You can configure a working channel in the following two ways:

· Manual—To establish a mesh link between the MAP and MPP, specify a working channel for the radios of the MAP and the MPP, and the working channel on the radio of the MAP should be consistent with that on the MPP.

· Auto—Set the working channels on the MPP and MAP to auto so that working channels are automatically negotiated when a WDS link is to be established between the MPP and MAP.

A radio enabled with automatic dynamic frequency selection (DFS) and WDS works in a non-radar channel.

No matter which method is used, as long as an AP detects radar signals on its working channel, the AP and any other AP that establish a mesh/WDS link switch to another available working channel.

In some countries, most available channels on the 802.11a band are radar channels, so H3C recommends you use the auto mode to establish mesh/WDS links on the 802.11a band.

When you select auto-DFS, if no WDS link is established, a temporary working channel is automatically selected for a radio. The validation time of the temporary working channel is from 10 to 20 seconds. After the temporary working channel times out, a new temporary working channel will be selected. The information of channel switching between the automatically selected and temporary working channels is saved in the channel switching information of the radio.

Enabling WDS service

1. Select Wireless Service > WDS from the navigation tree.

2. Select the WDS Setup tab to enter the WDS setup page.

Figure 36 Enabling WDS service

3. Select the radio for which WDS is to be enabled.

4. Click Enable.

Configuring the repeater service

To configure the repeater service, configure WDS and wireless access service on the same radio of an AP, and configure the radio to use a fixed channel.

· For how to configure wireless access service for the repeater, see "

· The interface types and output information vary by device model and radio type.

· Configuring access service."

· For how to configure WDS for the repeater, see "Configuring WDS service."

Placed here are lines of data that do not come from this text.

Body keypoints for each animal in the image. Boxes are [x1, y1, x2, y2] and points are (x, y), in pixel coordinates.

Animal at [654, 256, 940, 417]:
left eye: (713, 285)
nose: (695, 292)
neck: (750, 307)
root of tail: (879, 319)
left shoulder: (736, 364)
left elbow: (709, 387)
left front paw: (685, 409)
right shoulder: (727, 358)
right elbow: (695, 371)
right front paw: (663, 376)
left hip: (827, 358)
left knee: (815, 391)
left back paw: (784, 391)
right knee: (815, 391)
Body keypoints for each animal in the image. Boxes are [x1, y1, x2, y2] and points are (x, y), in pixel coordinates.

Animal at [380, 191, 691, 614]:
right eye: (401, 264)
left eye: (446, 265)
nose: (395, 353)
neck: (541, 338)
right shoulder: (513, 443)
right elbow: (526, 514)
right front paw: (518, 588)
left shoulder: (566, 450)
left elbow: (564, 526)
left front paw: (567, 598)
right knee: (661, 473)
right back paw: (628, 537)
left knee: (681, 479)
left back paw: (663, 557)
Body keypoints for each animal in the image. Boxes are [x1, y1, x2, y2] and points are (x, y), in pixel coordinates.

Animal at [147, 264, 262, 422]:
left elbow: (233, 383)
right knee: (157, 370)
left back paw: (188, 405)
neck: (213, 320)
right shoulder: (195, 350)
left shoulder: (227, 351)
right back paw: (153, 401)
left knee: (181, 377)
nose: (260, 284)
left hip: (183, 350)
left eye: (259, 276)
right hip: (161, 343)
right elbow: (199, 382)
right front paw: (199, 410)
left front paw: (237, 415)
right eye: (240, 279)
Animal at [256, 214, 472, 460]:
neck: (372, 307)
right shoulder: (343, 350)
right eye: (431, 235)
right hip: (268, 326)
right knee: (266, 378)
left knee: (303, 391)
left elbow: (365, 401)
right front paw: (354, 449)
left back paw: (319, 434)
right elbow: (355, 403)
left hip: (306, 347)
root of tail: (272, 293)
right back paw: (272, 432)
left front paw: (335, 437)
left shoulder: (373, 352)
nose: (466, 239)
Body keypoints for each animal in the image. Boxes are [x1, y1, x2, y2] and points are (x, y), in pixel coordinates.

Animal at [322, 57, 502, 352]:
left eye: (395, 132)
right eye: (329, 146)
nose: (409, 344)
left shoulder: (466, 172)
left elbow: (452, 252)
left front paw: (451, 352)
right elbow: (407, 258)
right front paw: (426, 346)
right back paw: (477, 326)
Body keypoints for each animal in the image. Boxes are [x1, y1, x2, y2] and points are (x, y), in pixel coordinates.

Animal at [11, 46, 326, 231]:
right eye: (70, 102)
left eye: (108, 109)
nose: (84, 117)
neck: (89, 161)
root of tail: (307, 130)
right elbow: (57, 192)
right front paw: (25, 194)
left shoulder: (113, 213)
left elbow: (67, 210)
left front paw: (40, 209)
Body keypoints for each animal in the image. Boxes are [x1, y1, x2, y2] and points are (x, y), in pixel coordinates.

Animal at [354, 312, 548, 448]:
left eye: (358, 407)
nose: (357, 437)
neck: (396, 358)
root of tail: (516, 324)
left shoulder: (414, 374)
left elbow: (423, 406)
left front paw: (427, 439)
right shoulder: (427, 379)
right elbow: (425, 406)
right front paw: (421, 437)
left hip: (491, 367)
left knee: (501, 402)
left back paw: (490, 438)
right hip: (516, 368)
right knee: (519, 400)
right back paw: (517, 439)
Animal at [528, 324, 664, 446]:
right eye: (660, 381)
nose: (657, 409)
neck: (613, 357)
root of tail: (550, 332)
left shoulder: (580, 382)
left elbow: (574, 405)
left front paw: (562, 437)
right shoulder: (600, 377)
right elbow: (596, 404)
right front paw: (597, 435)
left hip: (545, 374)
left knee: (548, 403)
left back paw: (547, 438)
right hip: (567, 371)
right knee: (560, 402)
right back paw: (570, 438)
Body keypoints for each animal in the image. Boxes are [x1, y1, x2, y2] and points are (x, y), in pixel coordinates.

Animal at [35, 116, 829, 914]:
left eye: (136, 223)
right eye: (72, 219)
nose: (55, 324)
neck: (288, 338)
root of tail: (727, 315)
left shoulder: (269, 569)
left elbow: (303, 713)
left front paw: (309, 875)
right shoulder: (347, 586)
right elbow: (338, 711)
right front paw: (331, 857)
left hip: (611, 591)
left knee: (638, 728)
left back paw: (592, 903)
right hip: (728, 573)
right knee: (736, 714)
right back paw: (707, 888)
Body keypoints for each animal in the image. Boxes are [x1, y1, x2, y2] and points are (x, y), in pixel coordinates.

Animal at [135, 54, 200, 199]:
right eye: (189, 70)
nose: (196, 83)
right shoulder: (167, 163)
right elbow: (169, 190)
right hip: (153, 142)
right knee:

After completing the above configurations, select Summary > Radio from the navigation tree to enter the page shown in Figure 37. On the page, you can see that the 802.11n radio of the repeater provides both access and WDS services.

Figure 37 Repeater mode

Wireless access configuration examples

Wireless service configuration example

Network requirements

As shown in Figure 38, enable the client to access the internal network resources at any time. The AP provides plain-text wireless access service with SSID service1. 802.11n is adopted.

Figure 38 Network diagram

Configuring the AP

1. Assign an IP address to the fat AP:

a. Select Network > VLAN to create a VLAN on the fat AP.

b. Select Device > Interface Management to assign an IP address to the VLAN interface.

2. Configure a wireless service:

a. Select Wireless Service > Access Service from the navigation tree.

b. Click Add.

c. On the page that appears, enter the service name service1, select the wireless service type clear, and click Apply.

Figure 39 Creating a wireless service

3. Bind an AP radio to a wireless service:

a. Select Wireless Service > Access Service from the navigation tree.

b. Click the icon for the wireless service service1 to enter the page as shown in Figure 40.

c. Select the box with radio mode 802.11n.

d. Click Bind.

Figure 40 Binding an AP radio to a wireless service

4. Enable the wireless service:

a. Select Wireless Service > Access Service from the navigation tree to enter the page for enabling wireless service.

b. Select the service1 box.

c. Click Enable.

Figure 41 Enabling the wireless service

5. Optional: Enable 802.11n radio (By default, 802.11n radio is enabled.)

Select Radio > Radio from the navigation tree to enter the Radio page. Make sure 802.11n radio is enabled.

Figure 42 Enabling 802.11n radio

Verifying the configuration

· The client can successfully associate with the AP and access the WLAN network.

· You can view the online clients on the page that you enter by selecting Summary > Client from the navigation tree.

Figure 43 Viewing the online clients

Configuration guidelines

Follow these guidelines when you configure a wireless service:

· Select a correct district code.

· Make sure the radio unit is enabled.